Known as konnyaku potato, devil's tongue, devil’s taro or elephant yam, konjac has been grown in China, Korea, Japan and most of south-east Asia for hundreds of years.
Konjac root is composed of water and fibre. It can be ground into flour, boiled and shaped into a substitute for wheaten pasta or rice noodles. For instance, the Japanese traditionally make konnyaku or shirataki noodles by mixing konjac flour with water and limewater (calcium hydroxide). It is then boiled and cooled to solidify into its noodle lengths. Because it’s so delicate, you’ll see it sold in plastic bags with its accompanying water. You may have eaten it in sukiyaki and oden.
Background on glucomannan
Konjac consists of some 40 per cent of a type of soluble fibre called glucomannan, which is one of the most viscous fibres known with the highest water holding capacity of any food fibre. These strong setting qualities are sought after and it’s often used as a vegetarian substitute for gelatin.
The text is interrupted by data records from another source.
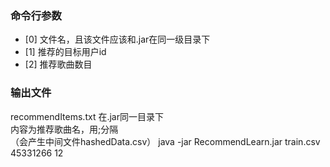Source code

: ### 命令行参数  
- [0] 文件名，且该文件应该和.jar在同一级目录下
- [1] 推荐的目标用户id
- [2] 推荐歌曲数目
### 输出文件  
recommendItems.txt 在.jar同一目录下  
内容为推荐歌曲名，用;分隔  
（会产生中间文件hashedData.csv）
java -jar RecommendLearn.jar train.csv 45331266 12
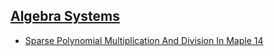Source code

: ## [Algebra Systems](https://github.com/ZigaSajovic/Readings/tree/master/Algebra_Systems)
* [Sparse Polynomial Multiplication And Division In Maple 14](https://github.com/ZigaSajovic/Readings/tree/master/Algebra_Systems/Sparse_Polynomial_Multiplication_And_Division_In_Maple_14.pdf)
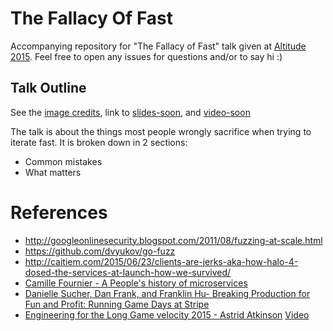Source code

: # The Fallacy Of Fast

Accompanying repository for "The Fallacy of Fast" talk given at [Altitude 2015](https://www.fastly.com/altitude). Feel free to open any issues for questions and/or to say hi :)

## Talk Outline
See the [image credits](credits.md), link to [slides-soon](), and [video-soon]()

The talk is about the things most people wrongly sacrifice when trying to iterate fast.
It is broken down in 2 sections:
* Common mistakes
* What matters

# References
* http://googleonlinesecurity.blogspot.com/2011/08/fuzzing-at-scale.html
* https://github.com/dvyukov/go-fuzz
* http://caitiem.com/2015/06/23/clients-are-jerks-aka-how-halo-4-dosed-the-services-at-launch-how-we-survived/
* [Camille Fournier - A People's history of microservices](https://vimeo.com/131377935)
* [Danielle Sucher, Dan Frank, and Franklin Hu- Breaking Production for Fun and Profit: Running Game Days at Stripe](https://vimeo.com/131502993)
* [Engineering for the Long Game velocity 2015 - Astrid Atkinson](http://velocityconf.com/devops-web-performance-2015/public/schedule/detail/42630) [Video](https://www.youtube.com/watch?v=p0jGmgIrf_M&list=PL055Epbe6d5Y86GSg3nhUH3o_v62FGpCI&index=5)
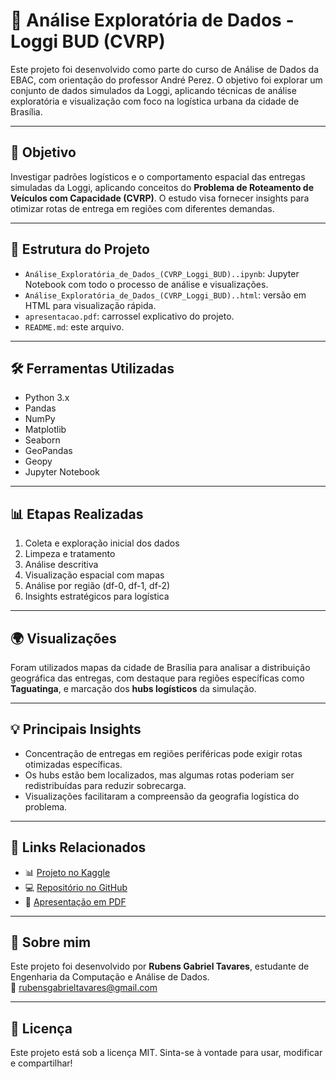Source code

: # 🚚 Análise Exploratória de Dados - Loggi BUD (CVRP)

Este projeto foi desenvolvido como parte do curso de Análise de Dados da EBAC, com orientação do professor André Perez. O objetivo foi explorar um conjunto de dados simulados da Loggi, aplicando técnicas de análise exploratória e visualização com foco na logística urbana da cidade de Brasília.

---

## 📌 Objetivo

Investigar padrões logísticos e o comportamento espacial das entregas simuladas da Loggi, aplicando conceitos do **Problema de Roteamento de Veículos com Capacidade (CVRP)**. O estudo visa fornecer insights para otimizar rotas de entrega em regiões com diferentes demandas.

---

## 📂 Estrutura do Projeto

- `Análise_Exploratória_de_Dados_(CVRP_Loggi_BUD)..ipynb`: Jupyter Notebook com todo o processo de análise e visualizações.
- `Análise_Exploratória_de_Dados_(CVRP_Loggi_BUD)..html`: versão em HTML para visualização rápida.
- `apresentacao.pdf`: carrossel explicativo do projeto.
- `README.md`: este arquivo.

---

## 🛠️ Ferramentas Utilizadas

- Python 3.x  
- Pandas  
- NumPy  
- Matplotlib  
- Seaborn  
- GeoPandas  
- Geopy  
- Jupyter Notebook

---

## 📊 Etapas Realizadas

1. Coleta e exploração inicial dos dados
2. Limpeza e tratamento
3. Análise descritiva
4. Visualização espacial com mapas
5. Análise por região (df-0, df-1, df-2)
6. Insights estratégicos para logística

---

## 🌍 Visualizações

Foram utilizados mapas da cidade de Brasília para analisar a distribuição geográfica das entregas, com destaque para regiões específicas como **Taguatinga**, e marcação dos **hubs logísticos** da simulação.

---

## 💡 Principais Insights

- Concentração de entregas em regiões periféricas pode exigir rotas otimizadas específicas.
- Os hubs estão bem localizados, mas algumas rotas poderiam ser redistribuídas para reduzir sobrecarga.
- Visualizações facilitaram a compreensão da geografia logística do problema.

---

## 🔗 Links Relacionados

- 📊 [Projeto no Kaggle](https://www.kaggle.com/rubensgabrieltavares)  
- 💻 [Repositório no GitHub](https://github.com/rubensgtavares)  
- 🧾 [Apresentação em PDF](coloque-o-link-do-drive-ou-do-pdf-aqui-se-quiser-compartilhar)

---

## 🙋 Sobre mim

Este projeto foi desenvolvido por **Rubens Gabriel Tavares**, estudante de Engenharia da Computação e Análise de Dados.  
📧 [rubensgabrieltavares@gmail.com](mailto:rubensgabriel_stuass@gmail.com)

---

## 📌 Licença

Este projeto está sob a licença MIT. Sinta-se à vontade para usar, modificar e compartilhar!

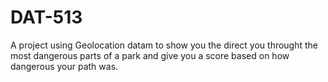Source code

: # DAT-513

A project using Geolocation datam to show you the direct you throught the most dangerous parts of a park and give you a score based on how dangerous your path was.
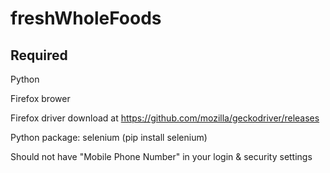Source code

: # freshWholeFoods

## Required
Python

Firefox brower

Firefox driver download at https://github.com/mozilla/geckodriver/releases

Python package: selenium (pip install selenium)

Should not have "Mobile Phone Number" in your login & security settings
Like other soluble fibres such as guar or psyllium, glucomannan has the ability to slow down the passage of food though the digestive tract and lower cholesterol. They help you feel fuller so you’re less likely to tuck into after-dinner sweets or chocolates.
Several studies testify to its power to delay absorption and it’s been suggested as important in diabetic and weight loss diets.
There’s not a huge number of studies but three well-controlled projects reported that glucomannan lowered cholesterol, triglycerides and body weight and kept blood sugars levels lower in diabetic subjects but it had to be taken every day for several weeks.
Konjac jelly cups recall and ban in 2004
You may associate the term konjac with bad press ten years ago. Mini-cup jelly lollies for kids which were made with konjac as the gelling agent were recalled in 2001 then banned in 2004 due to the possibility of choking. The jelly produced by the konjac was so strong it caused the sweet to “stick” inside the throat, causing a constriction of the airways and choking.
Fifteen deaths around the world have been linked to choking episodes caused by this type of jelly cup, including eight in Japan, five in the US and one in Australia in 2000.
Konjac in other forms is not a problem. It was simply the small size and stickiness of these jelly cups.